We hypothesize that by integrating palliative care education in PR for people with COPD or ILD and their family and/or friend caregivers we will improve knowledge about palliative care. Furthermore, we hypothesize that by enhancing educational opportunities, namely including the topic of palliative care in PR we will change the attitude towards palliative care referral, improve symptoms, disease impact, HRQoL, needs, knowledge about the disease and reduce burden of providing care.

The primary aim of this study is to explore the effects of palliative care education as part of PR on people with COPD or ILD and their family and/or friend caregivers’ knowledge about palliative care. Secondary aims are to: a) understand the perspectives of people with COPD or ILD and their family and/or friend caregivers about integrating palliative care education in PR; and b) explore the effects of PR with more educational opportunities, namely including the topic of palliative care on people with COPD or ILD and their family and/or friend caregivers’ attitude towards palliative care referral, symptoms, disease impact, HRQoL, needs, knowledge about the disease and burden of providing care.

This article describes the study protocol in detail and provides an overview of its strengths and limitations.

Methods

Study design

A randomized controlled study to compare PR with palliative care education (experimental) with traditional PR (control) in people with COPD or ILD and their family and/or friend caregivers has been deigned.
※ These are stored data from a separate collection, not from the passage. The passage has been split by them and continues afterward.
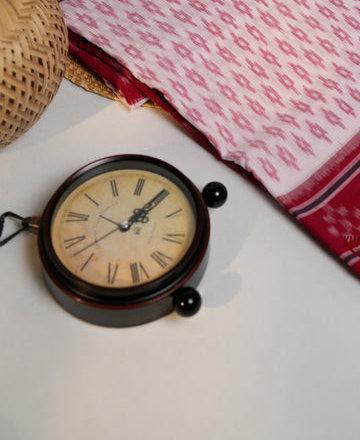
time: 1:05
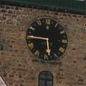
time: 5:45
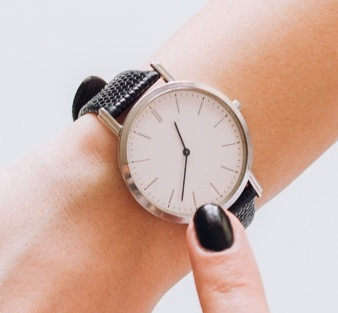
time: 11:32
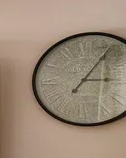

The study was registered in the ClinicalTrials.gov U.S. National Library of Medicine (NCT06046547) and will follow the Consolidated Standards of Reporting Trials (CONSORT) statement for nonpharmacological treatments [30], Template for Intervention Description and Replication (TIDieR) checklist and guide [31], Consolidated Criteria for Reporting Qualitative Research (COREQ) guidelines [32] and Good Reporting of A Mixed Methods Study (GRAMMS) framework [33].

Participants will be randomized into an experimental group (EG) and a control group (CG), using a 1:1 allocation ratio and random block sizes of two and four. An independent researcher will use an online software tool (https://www.sealedenvelope.com/simple-randomiser/v1/lists) to generate a computer-based random allocation list and will inform the lead researcher (MAM) about their group allocation via phone call.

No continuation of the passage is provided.